What you are asked to do → Go through the records below and report each line with "المائية" in it.

Data items
····················

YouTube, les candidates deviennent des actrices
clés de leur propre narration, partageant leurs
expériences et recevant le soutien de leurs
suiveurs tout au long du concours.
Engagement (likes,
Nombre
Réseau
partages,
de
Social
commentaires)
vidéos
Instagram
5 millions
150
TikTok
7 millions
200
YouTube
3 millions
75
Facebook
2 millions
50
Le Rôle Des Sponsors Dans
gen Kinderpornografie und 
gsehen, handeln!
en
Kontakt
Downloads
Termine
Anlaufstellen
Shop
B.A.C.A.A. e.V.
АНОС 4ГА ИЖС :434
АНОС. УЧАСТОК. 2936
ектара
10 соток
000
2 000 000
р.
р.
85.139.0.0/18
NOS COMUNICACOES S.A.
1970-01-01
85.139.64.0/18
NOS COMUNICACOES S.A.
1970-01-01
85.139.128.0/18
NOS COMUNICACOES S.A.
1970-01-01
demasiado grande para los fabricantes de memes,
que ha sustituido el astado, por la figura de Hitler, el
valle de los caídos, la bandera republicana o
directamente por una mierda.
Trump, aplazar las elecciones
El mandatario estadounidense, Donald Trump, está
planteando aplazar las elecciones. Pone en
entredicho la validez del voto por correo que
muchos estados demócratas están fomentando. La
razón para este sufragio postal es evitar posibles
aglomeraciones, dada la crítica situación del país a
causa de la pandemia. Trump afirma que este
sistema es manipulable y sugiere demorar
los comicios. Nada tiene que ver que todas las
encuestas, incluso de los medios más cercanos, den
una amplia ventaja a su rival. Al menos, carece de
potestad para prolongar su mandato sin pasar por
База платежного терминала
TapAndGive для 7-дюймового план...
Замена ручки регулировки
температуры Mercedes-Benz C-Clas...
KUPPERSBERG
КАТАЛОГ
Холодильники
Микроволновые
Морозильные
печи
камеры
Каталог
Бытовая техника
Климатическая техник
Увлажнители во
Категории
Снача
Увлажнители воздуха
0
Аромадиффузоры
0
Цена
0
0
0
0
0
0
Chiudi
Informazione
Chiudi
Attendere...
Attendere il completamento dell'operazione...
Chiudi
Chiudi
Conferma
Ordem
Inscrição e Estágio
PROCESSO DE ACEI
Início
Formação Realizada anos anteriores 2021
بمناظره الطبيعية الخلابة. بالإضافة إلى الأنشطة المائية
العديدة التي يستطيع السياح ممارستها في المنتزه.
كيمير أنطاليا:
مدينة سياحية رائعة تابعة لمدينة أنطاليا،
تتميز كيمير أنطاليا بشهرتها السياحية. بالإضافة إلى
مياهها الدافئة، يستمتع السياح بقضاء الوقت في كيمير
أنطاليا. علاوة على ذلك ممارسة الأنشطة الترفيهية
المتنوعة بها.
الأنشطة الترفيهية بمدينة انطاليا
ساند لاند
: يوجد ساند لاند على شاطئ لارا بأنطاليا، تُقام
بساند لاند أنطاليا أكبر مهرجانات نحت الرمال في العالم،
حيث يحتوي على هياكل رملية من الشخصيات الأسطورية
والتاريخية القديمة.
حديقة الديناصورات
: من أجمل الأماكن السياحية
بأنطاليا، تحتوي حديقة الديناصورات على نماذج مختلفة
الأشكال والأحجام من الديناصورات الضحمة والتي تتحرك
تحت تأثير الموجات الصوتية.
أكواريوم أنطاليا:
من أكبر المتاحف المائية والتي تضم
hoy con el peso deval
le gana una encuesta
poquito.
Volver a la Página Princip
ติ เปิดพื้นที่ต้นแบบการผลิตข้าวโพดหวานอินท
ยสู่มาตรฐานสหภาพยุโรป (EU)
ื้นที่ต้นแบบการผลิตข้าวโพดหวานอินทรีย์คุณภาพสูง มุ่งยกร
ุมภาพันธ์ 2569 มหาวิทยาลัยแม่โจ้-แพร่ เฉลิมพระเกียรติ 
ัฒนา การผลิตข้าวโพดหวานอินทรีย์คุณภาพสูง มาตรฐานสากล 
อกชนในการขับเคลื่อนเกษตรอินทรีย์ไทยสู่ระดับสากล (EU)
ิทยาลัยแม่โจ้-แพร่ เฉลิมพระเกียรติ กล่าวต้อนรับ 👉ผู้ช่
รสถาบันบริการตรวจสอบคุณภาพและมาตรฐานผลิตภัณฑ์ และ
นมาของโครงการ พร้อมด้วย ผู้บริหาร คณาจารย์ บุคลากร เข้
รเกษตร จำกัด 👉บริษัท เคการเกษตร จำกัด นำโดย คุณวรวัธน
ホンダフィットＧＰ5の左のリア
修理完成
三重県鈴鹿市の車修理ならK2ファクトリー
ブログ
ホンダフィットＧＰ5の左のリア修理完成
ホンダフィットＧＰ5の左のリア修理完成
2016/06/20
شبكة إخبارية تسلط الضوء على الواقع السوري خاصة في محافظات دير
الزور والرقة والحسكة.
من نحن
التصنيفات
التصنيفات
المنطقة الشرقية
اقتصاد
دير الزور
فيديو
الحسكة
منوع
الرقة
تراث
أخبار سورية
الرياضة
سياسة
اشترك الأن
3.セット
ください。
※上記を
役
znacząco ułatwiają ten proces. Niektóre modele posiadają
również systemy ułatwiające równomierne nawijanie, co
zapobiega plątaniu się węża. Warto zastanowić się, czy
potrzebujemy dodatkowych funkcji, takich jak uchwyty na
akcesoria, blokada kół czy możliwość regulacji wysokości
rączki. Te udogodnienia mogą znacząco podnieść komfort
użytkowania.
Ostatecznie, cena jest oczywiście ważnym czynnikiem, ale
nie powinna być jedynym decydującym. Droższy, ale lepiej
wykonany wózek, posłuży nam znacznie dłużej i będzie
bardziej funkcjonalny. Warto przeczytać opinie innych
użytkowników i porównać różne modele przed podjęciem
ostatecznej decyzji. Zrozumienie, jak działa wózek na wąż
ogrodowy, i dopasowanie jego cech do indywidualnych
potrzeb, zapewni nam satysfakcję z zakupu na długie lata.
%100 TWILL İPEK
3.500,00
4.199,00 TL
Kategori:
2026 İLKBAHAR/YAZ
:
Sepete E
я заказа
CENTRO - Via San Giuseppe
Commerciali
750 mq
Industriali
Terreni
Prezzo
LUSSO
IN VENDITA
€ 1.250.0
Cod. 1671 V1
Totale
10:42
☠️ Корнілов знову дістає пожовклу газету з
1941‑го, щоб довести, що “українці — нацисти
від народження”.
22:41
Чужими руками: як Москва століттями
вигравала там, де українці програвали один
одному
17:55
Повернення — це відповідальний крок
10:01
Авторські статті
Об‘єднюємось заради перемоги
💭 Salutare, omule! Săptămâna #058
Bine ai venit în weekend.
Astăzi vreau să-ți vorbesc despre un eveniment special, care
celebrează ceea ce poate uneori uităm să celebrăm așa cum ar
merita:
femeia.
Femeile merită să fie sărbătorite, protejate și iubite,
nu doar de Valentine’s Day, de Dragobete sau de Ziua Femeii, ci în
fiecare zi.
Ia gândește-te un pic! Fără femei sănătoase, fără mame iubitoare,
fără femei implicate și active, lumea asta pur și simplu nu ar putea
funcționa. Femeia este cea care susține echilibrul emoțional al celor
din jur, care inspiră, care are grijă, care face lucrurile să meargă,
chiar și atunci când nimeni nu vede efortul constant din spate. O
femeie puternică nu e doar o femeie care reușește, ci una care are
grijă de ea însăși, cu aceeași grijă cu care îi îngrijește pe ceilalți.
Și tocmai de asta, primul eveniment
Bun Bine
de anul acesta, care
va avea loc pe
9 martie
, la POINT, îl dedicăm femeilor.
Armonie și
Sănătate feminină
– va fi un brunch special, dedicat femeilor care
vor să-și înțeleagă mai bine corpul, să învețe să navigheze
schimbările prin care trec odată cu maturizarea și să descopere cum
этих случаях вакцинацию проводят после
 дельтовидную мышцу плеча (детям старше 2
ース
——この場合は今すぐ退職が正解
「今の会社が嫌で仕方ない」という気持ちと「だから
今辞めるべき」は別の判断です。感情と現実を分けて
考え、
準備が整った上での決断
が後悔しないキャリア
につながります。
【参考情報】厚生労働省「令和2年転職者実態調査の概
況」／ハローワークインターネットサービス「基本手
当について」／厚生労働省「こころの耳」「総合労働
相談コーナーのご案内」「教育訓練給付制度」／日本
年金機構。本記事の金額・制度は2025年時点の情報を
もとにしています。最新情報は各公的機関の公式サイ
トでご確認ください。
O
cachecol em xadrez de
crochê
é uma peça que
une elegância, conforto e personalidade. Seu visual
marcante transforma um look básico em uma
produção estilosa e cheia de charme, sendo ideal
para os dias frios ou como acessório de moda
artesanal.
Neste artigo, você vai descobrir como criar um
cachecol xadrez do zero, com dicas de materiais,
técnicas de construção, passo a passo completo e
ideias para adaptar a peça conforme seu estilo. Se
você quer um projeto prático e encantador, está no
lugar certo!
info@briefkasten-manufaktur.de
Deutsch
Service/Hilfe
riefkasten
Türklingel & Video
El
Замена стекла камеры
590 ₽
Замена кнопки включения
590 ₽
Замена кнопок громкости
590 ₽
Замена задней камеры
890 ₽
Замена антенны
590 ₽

····················

Solution for this problem →
بمناظره الطبيعية الخلابة. بالإضافة إلى الأنشطة المائية
من أكبر المتاحف المائية والتي تضم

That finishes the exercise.